Кузнецов и Уханов помолчали, слыша на берегу переговоры людей, участившееся дыхание: острия кирок с наковальным звоном тюкали в железную землю, на которую наступала эта пугающе огромная тишина, раздвинувшаяся по всему небу на юге. Уханов спросил не без раздумчивого угадывания:
– Далеко они? Как, лейтенант? Час? Два? А?
– А кто это знает! – ответил Кузнецов и опустил корябнувший мокрую шею воротник шинели: озноб не проходил, морозящей ледяной паутиной облепливал спину, во рту по-прежнему было сухо и горячо. – Окапываться нужно как бешеным. Все равно! Час или два – все равно!
Снова помолчали. А безмолвие горизонта охватывало, заполняло степь, зловеще ползло и ползло на батарею от двух зарев, зажженных в черноте ночи. И постепенно начали сникать, обрываться, притухать голоса солдат на огневых; тишина эта стала угнетать всех…

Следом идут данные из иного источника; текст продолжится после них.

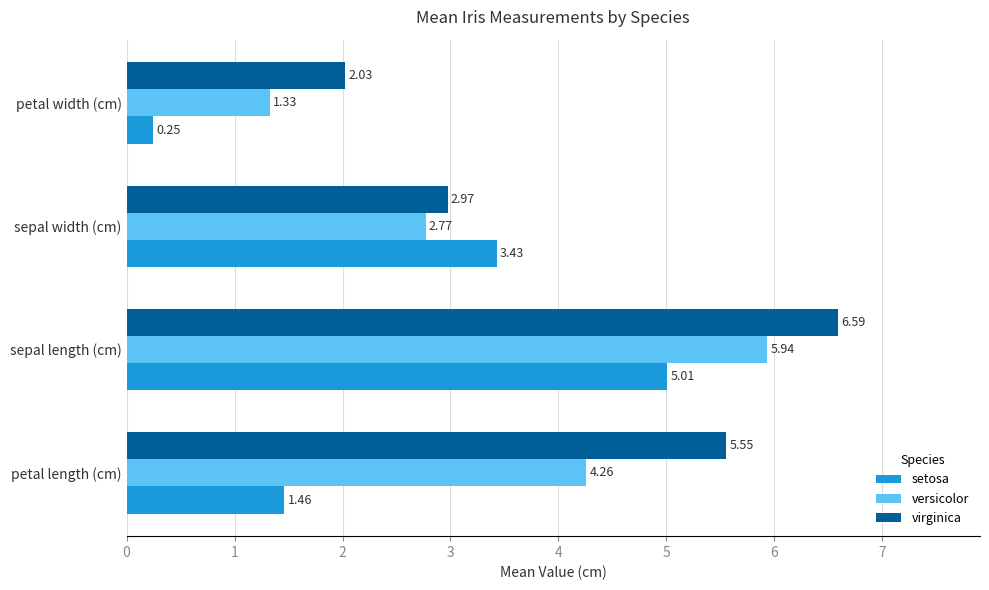

Which series has the largest total across all categories?

virginica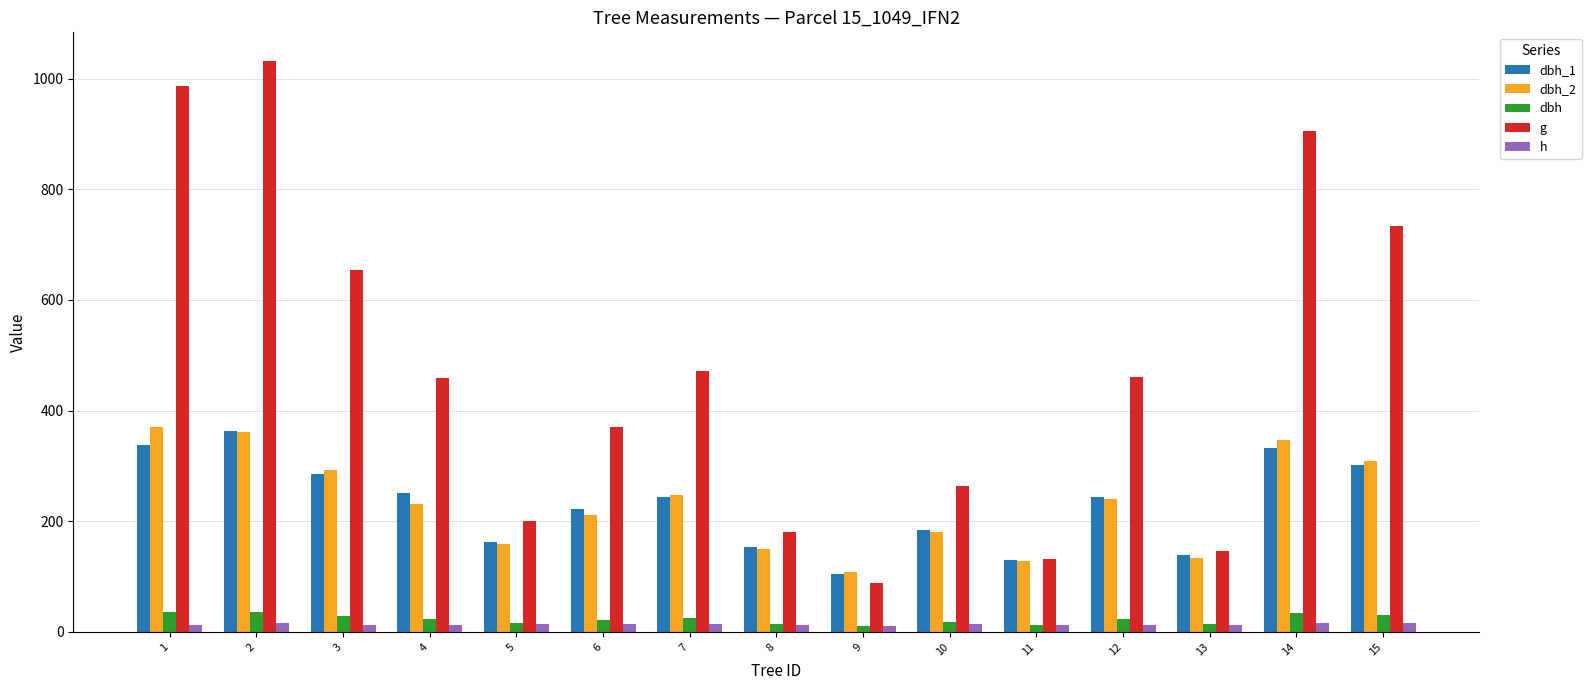

At 1, list the series in order from smallest to largest.

h, dbh, dbh_1, dbh_2, g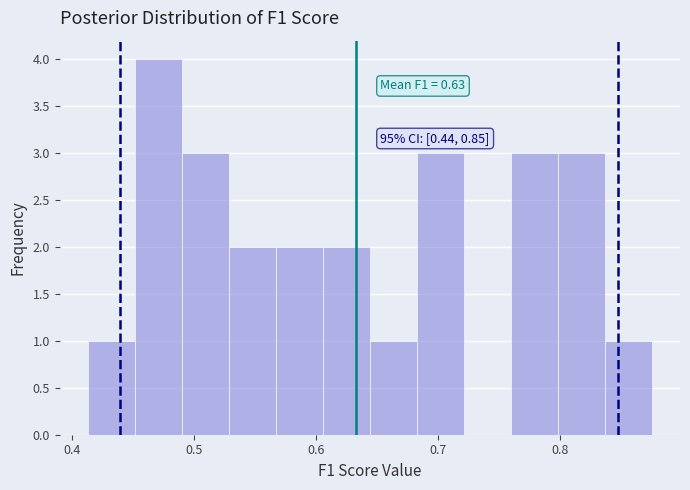

Read against the x-axis, roughly where is the centre of the tallest bar?

0.47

– Одно бы еще… – Уханов поглядел на Кузнецова, запахнул ватник. – Одно бы еще сделал. Из нашего старшины и повара душу бы с дерьмом вытряс своими руками. Где жратва? Попробуй кто-нибудь из расчета на сутки отстать – отдали бы под суд как дезертира! А поварам и старшинам ни хрена! – И Уханов, переваливаясь косолапо, сошел на орудийную площадку, где с хрипом, с выдохами вгрызались кирками в грунт солдаты, выбрасывали отколотые земляные комья на бруствер.
– Работа солдата – как колесо, братцы, без начала, без конца! – послышался снизу голос Уханова. – Крути колесо, славяне, в рай попадем!
– Где Чибисов? Пришел с водой Чибисов? – спросил Кузнецов, томимый непроходящей сухостью во рту, думая с отвращением, что придется глотать этот неприятно пресный, леденящий горло снег.
– А может, пленный-то в тыл рванул? – язвительно загудел из ровика ездовой Рубин. – Чешет назад, и котелки в кюветы побросал. А че ему? Ты че задышал, Сергуненков? Может, обратно слезу пустишь?
– Глупый ты человек, напраслину мелешь! – вскрикнул в сердцах ездовой Сергуненков, видно, не забывший и не простивший той злобы, с какой Рубин вызвался пристрелить упавшую на марше уносную.
– Рубин, – строго проговорил Кузнецов, – прежде чем сказать, подумайте. Много чепухи говорите!
– Ох, Рубин, надоел ты! – с недобрым обещанием произнес Уханов. – Предупреждаю: очень надоел!
Кузнецов стянул рукавицу, подхватил влажной рукой пригоршню острого, как битое стекло, снега и с заломившими зубами, давясь, начал глотать его, утоляя жажду.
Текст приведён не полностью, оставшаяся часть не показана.